- **BRIEF**
Copy out all of the data below word for word, leaving out the pictures.

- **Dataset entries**
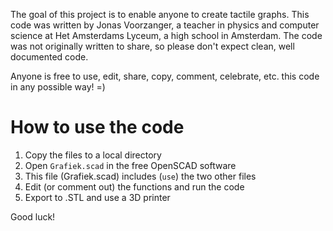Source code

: The goal of this project is to enable anyone to create tactile graphs. This code was written by Jonas Voorzanger, a teacher in physics and computer science at Het Amsterdams Lyceum, a high school in Amsterdam. The code was not originally written to share, so please don't expect clean, well documented code.

Anyone is free to use, edit, share, copy, comment, celebrate, etc. this code in any possible way! =)

# How to use the code

1. Copy the files to a local directory
2. Open `Grafiek.scad` in the free OpenSCAD software
3. This file (Grafiek.scad) includes (`use`) the two other files
4. Edit (or comment out) the functions and run the code
5. Export to .STL and use a 3D printer

Good luck!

- **TASK ANSWER**
Source code

: The goal of this project is to enable anyone to create tactile graphs. This code was written by Jonas Voorzanger, a teacher in physics and computer science at Het Amsterdams Lyceum, a high school in Amsterdam. The code was not originally written to share, so please don't expect clean, well documented code.

Anyone is free to use, edit, share, copy, comment, celebrate, etc. this code in any possible way! =)

# How to use the code

1. Copy the files to a local directory
2. Open `Grafiek.scad` in the free OpenSCAD software
3. This file (Grafiek.scad) includes (`use`) the two other files
4. Edit (or comment out) the functions and run the code
5. Export to .STL and use a 3D printer

Good luck!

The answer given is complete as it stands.